(Bacaan yang Diberikan):
..............................

Budaya Pemerkosaan: Akar dari Kasus Pelecehan dan Kekerasan Seksual

lpmindustria.com – Kasus-kasus pelecehan dan kekerasan seksual terus meningkat setiap tahunnya. Beriringan dengan kenaikan kasus, gagasan tentang ‘Rape Culture’ juga telah menerima lebih banyak perhatian karna menjadi faktor utama keadilan untuk korban kekerasan seksual sering kali terabaikan.

Dilansir dari laman vox.com budaya pemerkosaan atau lebih dikenal dengan istilah rape culture adalah kondisi lingkungan atau masyarakat yang menormalisasi dan melazimkan kekerasan seksual. Kondisi tersebut pada saat masyarakat sudah berada dipihak pelaku kekerasan seksual dan justru mencari celah untuk menyalahkan korban, itu membuktikan bahwa budaya pemerkosaan sudah mengakar di lingkungan tersebut. Dikutip dari laman rapecrisis.org.uk, budaya pemerkosaan tumbuh karena masyarakat memegang kontrol sebagai patriarki yang memandang perempuan sebagai objek untuk menghibur dan melayani belaka, bukan sebagai manusia yang setara.

..............................

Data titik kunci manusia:
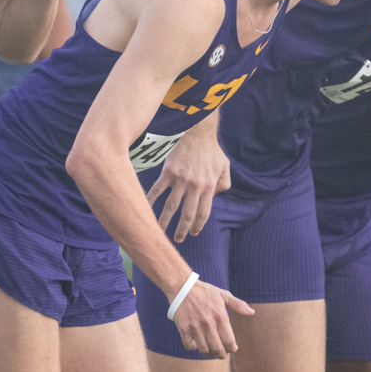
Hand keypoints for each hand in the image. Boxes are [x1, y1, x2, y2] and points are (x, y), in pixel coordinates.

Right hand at [147, 126, 230, 241]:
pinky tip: (145, 210)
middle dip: (182, 229)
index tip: (193, 233)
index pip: (203, 213)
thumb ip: (224, 183)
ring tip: (160, 231)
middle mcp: (195, 187)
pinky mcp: (168, 173)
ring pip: (171, 207)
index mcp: (209, 187)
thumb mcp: (225, 166)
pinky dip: (150, 201)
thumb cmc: (212, 149)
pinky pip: (157, 190)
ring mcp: (180, 180)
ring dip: (165, 221)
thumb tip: (216, 195)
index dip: (198, 225)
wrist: (198, 132)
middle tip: (177, 239)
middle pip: (187, 214)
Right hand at [171, 278, 254, 355]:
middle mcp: (208, 323)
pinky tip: (196, 342)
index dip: (232, 349)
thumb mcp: (223, 295)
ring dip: (209, 352)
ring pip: (204, 350)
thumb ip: (238, 304)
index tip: (232, 349)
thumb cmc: (205, 292)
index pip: (229, 342)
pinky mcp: (183, 329)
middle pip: (218, 349)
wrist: (182, 287)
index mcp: (220, 316)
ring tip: (211, 349)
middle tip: (222, 353)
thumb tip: (251, 312)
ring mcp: (195, 327)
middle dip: (222, 354)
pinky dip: (193, 347)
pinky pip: (189, 346)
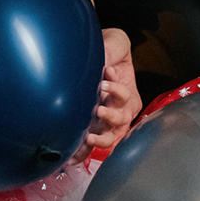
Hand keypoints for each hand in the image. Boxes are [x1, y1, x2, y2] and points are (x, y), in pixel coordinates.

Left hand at [85, 28, 139, 150]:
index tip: (106, 80)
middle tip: (99, 109)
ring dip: (101, 138)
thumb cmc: (110, 50)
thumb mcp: (115, 43)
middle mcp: (119, 109)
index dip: (117, 91)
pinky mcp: (92, 128)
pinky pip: (90, 145)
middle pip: (121, 120)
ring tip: (89, 136)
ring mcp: (105, 121)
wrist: (99, 57)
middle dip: (111, 116)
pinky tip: (72, 157)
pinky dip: (83, 152)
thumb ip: (111, 50)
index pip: (126, 97)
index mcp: (127, 93)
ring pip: (110, 136)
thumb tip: (101, 59)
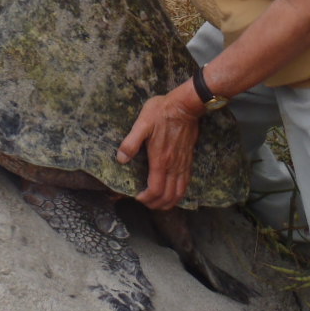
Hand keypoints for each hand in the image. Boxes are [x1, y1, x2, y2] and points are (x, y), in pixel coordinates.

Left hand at [116, 90, 202, 210]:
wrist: (185, 106)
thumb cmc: (162, 112)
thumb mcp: (142, 124)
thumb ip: (131, 143)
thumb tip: (121, 159)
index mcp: (161, 160)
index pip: (156, 190)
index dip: (146, 199)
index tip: (138, 197)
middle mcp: (173, 166)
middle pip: (168, 196)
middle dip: (156, 204)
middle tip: (145, 202)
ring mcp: (183, 164)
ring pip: (179, 193)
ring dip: (169, 202)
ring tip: (157, 202)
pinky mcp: (188, 160)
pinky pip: (186, 183)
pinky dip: (179, 193)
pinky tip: (172, 191)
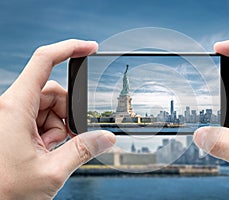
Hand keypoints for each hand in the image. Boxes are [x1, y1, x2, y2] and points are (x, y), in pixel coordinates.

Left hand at [0, 39, 115, 198]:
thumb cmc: (4, 192)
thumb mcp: (51, 171)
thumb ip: (83, 150)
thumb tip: (107, 138)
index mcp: (14, 108)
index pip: (44, 61)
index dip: (69, 48)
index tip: (89, 47)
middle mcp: (9, 106)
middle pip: (51, 91)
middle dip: (66, 113)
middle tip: (67, 139)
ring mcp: (9, 116)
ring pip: (46, 106)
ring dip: (57, 126)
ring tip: (50, 150)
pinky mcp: (11, 125)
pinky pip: (38, 117)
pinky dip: (48, 131)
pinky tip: (44, 150)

..............................

(Daftar Tugas):
1. Ubah bagian teks tentang budaya pemerkosaan, seluruhnya dari "Dilansir dari laman" turun sampai "manusia yang setara.", dengan mengganti "korban" menjadi "penyintas".
2. Tentukan apakah tiap pernyataan berikut sesuai dengan teks tentang budaya pemerkosaan. Jawab ya atau tidak, lalu kutip kata-kata dari teks yang menjadi dasarnya.
(a) Budaya pemerkosaan adalah kondisi masyarakat yang menormalisasi kekerasan seksual.
(b) Kasus pelecehan dan kekerasan seksual menurun setiap tahun.
(c) Menurut rapecrisis.org.uk, patriarki memandang perempuan sebagai manusia yang setara.
3. Sebutkan semua alamat situs web yang muncul dalam teks tentang budaya pemerkosaan.

(Daftar Jawaban):
1.
Dilansir dari laman vox.com budaya pemerkosaan atau lebih dikenal dengan istilah rape culture adalah kondisi lingkungan atau masyarakat yang menormalisasi dan melazimkan kekerasan seksual. Kondisi tersebut pada saat masyarakat sudah berada dipihak pelaku kekerasan seksual dan justru mencari celah untuk menyalahkan penyintas, itu membuktikan bahwa budaya pemerkosaan sudah mengakar di lingkungan tersebut. Dikutip dari laman rapecrisis.org.uk, budaya pemerkosaan tumbuh karena masyarakat memegang kontrol sebagai patriarki yang memandang perempuan sebagai objek untuk menghibur dan melayani belaka, bukan sebagai manusia yang setara.

2.
(a) Ya: "kondisi lingkungan atau masyarakat yang menormalisasi dan melazimkan kekerasan seksual"
(b) Tidak: "Kasus-kasus pelecehan dan kekerasan seksual terus meningkat setiap tahunnya"
(c) Tidak: "memandang perempuan sebagai objek untuk menghibur dan melayani belaka, bukan sebagai manusia yang setara"

3. lpmindustria.com, vox.com, rapecrisis.org.uk